### Exercise data ###

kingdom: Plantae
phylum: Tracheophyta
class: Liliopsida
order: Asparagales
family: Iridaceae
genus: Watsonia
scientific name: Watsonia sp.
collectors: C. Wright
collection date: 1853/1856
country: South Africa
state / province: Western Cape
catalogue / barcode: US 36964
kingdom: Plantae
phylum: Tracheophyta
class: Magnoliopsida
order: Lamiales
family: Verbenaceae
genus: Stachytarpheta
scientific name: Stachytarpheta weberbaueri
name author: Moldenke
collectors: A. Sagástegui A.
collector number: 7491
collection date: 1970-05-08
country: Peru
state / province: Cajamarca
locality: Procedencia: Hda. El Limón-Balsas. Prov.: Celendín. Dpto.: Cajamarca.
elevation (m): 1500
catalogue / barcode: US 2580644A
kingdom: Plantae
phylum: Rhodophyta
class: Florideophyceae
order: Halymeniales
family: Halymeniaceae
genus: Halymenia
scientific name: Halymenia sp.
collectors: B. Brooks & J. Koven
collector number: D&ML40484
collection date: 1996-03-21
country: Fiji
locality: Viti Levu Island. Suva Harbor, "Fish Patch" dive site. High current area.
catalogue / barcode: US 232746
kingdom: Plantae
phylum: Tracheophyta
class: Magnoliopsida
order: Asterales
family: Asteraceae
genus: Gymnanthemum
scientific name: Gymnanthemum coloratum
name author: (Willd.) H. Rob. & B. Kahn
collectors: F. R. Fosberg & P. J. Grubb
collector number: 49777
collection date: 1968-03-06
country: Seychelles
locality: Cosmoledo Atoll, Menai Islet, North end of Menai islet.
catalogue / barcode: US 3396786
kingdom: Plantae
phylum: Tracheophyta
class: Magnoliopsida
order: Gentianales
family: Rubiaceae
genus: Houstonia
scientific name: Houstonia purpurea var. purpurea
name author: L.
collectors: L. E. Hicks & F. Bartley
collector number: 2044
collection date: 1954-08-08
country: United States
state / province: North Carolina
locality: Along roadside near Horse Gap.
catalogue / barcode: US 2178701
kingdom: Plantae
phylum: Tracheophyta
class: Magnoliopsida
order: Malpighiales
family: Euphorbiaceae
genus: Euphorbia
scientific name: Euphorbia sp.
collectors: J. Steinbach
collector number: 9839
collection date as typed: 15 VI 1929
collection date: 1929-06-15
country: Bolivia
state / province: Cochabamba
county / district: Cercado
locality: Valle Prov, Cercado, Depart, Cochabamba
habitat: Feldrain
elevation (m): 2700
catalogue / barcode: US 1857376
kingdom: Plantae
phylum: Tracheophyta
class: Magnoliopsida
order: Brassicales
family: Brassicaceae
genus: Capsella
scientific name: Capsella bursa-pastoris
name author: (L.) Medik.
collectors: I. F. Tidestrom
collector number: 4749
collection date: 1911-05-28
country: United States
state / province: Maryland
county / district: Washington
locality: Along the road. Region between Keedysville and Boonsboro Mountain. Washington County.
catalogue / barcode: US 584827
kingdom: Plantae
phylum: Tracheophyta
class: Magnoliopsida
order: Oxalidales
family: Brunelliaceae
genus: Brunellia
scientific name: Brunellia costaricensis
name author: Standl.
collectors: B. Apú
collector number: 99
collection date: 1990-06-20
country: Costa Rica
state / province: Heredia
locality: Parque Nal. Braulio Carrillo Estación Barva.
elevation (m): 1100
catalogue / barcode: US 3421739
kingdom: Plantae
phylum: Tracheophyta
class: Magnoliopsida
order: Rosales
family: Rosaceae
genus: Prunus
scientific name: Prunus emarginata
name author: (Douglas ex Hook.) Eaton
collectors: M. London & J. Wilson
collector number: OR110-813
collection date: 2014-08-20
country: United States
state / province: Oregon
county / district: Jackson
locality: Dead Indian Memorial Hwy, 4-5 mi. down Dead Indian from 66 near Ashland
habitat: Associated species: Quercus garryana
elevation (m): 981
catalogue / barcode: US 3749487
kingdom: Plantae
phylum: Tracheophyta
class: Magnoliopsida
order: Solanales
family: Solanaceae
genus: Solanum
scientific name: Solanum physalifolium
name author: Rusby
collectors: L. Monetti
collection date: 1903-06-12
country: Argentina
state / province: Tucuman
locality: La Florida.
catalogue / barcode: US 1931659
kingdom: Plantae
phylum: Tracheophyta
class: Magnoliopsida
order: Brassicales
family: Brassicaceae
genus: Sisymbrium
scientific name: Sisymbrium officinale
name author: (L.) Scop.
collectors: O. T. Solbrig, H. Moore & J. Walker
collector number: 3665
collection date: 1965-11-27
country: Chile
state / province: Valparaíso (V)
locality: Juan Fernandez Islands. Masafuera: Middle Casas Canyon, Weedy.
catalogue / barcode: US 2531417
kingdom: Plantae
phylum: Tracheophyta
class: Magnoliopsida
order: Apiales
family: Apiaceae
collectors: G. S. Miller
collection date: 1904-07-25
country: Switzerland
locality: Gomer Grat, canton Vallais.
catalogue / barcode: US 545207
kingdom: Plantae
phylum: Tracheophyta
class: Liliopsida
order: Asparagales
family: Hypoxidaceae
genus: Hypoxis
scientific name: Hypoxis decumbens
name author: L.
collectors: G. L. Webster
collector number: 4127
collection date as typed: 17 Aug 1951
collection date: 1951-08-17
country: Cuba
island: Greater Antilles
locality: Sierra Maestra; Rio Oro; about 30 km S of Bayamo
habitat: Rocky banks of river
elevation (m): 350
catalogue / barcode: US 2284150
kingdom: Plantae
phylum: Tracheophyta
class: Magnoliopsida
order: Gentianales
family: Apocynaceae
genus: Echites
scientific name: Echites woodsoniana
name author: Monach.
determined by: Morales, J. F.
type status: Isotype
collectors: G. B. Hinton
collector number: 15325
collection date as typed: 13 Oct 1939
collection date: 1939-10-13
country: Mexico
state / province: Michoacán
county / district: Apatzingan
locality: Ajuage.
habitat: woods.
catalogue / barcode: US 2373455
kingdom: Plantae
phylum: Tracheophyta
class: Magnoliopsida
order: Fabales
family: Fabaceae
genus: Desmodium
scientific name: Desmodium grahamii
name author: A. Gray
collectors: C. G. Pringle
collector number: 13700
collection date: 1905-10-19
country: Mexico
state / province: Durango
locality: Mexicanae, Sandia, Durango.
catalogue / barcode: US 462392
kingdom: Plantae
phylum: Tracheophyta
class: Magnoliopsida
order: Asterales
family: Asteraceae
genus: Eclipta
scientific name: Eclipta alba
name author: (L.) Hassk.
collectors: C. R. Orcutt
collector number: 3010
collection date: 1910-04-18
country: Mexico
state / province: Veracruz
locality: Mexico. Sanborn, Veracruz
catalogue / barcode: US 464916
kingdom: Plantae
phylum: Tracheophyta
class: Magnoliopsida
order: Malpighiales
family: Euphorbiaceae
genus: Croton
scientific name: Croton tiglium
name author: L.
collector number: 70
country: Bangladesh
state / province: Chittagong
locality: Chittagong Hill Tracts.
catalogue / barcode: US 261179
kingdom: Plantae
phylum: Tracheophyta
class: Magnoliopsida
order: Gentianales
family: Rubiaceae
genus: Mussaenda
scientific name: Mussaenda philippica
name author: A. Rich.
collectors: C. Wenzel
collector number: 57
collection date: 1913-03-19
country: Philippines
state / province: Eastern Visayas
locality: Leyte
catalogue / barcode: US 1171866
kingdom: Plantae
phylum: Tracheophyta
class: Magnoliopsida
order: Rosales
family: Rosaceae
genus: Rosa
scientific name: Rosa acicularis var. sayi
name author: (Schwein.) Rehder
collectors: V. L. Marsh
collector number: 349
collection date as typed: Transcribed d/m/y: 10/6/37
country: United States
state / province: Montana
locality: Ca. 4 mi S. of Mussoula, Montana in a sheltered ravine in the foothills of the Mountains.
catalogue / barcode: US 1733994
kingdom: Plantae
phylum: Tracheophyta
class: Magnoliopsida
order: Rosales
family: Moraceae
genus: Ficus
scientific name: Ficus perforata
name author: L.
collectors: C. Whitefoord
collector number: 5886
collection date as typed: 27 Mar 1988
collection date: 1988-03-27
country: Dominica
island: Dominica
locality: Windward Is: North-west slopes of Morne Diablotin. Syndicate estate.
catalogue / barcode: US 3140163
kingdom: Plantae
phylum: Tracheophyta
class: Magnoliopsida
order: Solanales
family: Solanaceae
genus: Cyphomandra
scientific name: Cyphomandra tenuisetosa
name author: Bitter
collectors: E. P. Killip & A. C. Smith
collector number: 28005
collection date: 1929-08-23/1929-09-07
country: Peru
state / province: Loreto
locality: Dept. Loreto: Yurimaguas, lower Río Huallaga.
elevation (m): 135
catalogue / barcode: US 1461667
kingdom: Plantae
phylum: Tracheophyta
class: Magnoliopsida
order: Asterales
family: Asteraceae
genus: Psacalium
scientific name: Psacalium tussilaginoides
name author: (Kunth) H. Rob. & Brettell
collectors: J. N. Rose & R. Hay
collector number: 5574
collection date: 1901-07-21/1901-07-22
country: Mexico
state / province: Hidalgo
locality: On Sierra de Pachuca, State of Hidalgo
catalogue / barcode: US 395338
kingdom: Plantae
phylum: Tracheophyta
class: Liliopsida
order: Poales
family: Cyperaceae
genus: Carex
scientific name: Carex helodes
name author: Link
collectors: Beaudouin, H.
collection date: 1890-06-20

###

→ Work to complete: Please rewrite the material above, from its first line through the line with "state / province: Cajamarca", as a Markdown table with the columns Row and Line, numbering each row and leaving out any blank lines.

→ Correct answer:
| Row | Line |
|---|---|
| 1 | kingdom: Plantae |
| 2 | phylum: Tracheophyta |
| 3 | class: Liliopsida |
| 4 | order: Asparagales |
| 5 | family: Iridaceae |
| 6 | genus: Watsonia |
| 7 | scientific name: Watsonia sp. |
| 8 | collectors: C. Wright |
| 9 | collection date: 1853/1856 |
| 10 | country: South Africa |
| 11 | state / province: Western Cape |
| 12 | catalogue / barcode: US 36964 |
| 13 | kingdom: Plantae |
| 14 | phylum: Tracheophyta |
| 15 | class: Magnoliopsida |
| 16 | order: Lamiales |
| 17 | family: Verbenaceae |
| 18 | genus: Stachytarpheta |
| 19 | scientific name: Stachytarpheta weberbaueri |
| 20 | name author: Moldenke |
| 21 | collectors: A. Sagástegui A. |
| 22 | collector number: 7491 |
| 23 | collection date: 1970-05-08 |
| 24 | country: Peru |
| 25 | state / province: Cajamarca |